■ **ОТРЫВОК ДЛЯ ЧТЕНИЯ**
——————

В понятии «майорат» вся трудность вопроса, к обсужде­нию которого приступаем. Едва ли есть институт, более чуж­дый принципам разумного и справедливого законодательства, но который заслуживал бы большего внимания Общества. Быть может, оно сумеет представить вашему высочеству свою продуманную точку зрения о нем, примирив суждение, которого он заслуживает, с великой целью этого доклада - способствовать развитию сельского хозяйства.

Следует признать, что право передачи собственности по смерти ее владельца не содержится ни в намерениях, ни законах природы. Высший Творец, утвердив жизнь ребенка на любви к нему родителей, старика на признательности ему детей, креп­кого мужчины - необходимости трудиться, постоянно дикту­емой его любовью к жизни, хотел освободить человека от забот о его потомках и полностью посвятить себя последнему неизре­ченному воздаянию, которое Он начертал ему. Вот почему в естественном состоянии люди имели очень несовершенную идею о собственности и, быть может, никогда ее не понимали!

——————

Фрагмент набора данных
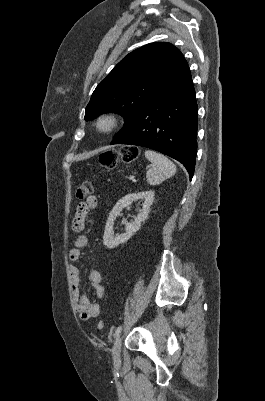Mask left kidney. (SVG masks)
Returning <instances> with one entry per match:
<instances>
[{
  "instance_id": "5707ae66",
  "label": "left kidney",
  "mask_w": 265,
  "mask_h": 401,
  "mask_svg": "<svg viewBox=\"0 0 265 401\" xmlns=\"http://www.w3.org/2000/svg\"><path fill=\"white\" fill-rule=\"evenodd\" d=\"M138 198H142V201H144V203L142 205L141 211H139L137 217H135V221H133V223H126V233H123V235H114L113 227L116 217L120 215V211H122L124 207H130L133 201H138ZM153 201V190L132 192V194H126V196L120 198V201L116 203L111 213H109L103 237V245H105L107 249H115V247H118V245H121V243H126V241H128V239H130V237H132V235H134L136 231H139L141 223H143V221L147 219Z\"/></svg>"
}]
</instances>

——————

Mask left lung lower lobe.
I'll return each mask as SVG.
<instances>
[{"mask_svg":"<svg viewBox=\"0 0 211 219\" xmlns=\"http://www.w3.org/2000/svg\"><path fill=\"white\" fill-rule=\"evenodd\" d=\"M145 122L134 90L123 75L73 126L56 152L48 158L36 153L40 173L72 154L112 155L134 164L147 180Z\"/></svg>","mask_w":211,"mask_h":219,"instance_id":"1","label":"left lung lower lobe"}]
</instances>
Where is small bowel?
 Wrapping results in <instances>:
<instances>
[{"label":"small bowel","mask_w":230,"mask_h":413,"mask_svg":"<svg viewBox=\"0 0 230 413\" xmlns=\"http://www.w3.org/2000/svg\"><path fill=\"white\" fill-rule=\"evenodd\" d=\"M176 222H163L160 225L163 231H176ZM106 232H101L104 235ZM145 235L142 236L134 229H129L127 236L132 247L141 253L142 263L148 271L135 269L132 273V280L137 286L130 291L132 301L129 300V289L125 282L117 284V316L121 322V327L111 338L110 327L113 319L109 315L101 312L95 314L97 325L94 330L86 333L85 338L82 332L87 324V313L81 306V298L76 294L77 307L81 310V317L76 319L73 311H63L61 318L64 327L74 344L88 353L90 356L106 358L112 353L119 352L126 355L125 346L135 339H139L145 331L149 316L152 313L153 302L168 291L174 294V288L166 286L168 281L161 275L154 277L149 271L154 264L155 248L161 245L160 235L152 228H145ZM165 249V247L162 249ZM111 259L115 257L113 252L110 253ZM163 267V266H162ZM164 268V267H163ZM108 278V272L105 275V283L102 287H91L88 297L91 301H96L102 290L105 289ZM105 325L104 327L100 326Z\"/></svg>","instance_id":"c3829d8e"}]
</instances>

——————

■ **ПИСЬМЕННОЕ ЗАДАНИЕ 1**
Перепишите без изменений часть отрывка о майорате от слов «Следует признать, что» до слов «ее не понимали!».
■ **ПИСЬМЕННОЕ ЗАДАНИЕ 2**
Назовите всех людей, чью жизнь, согласно отрывку о майорате, Высший Творец на чем-то утвердил, и для каждого укажите, на чем именно.
Листинг представляет собой отдельный материал и с отрывком не связан.

■ **РЕШЕНИЕ 1**
Следует признать, что право передачи собственности по смерти ее владельца не содержится ни в намерениях, ни законах природы. Высший Творец, утвердив жизнь ребенка на любви к нему родителей, старика на признательности ему детей, креп­кого мужчины - необходимости трудиться, постоянно дикту­емой его любовью к жизни, хотел освободить человека от забот о его потомках и полностью посвятить себя последнему неизре­ченному воздаянию, которое Он начертал ему. Вот почему в естественном состоянии люди имели очень несовершенную идею о собственности и, быть может, никогда ее не понимали!

■ **РЕШЕНИЕ 2**
Жизнь ребенка утверждена на любви к нему родителей, жизнь старика на признательности ему детей, а жизнь крепкого мужчины на необходимости трудиться.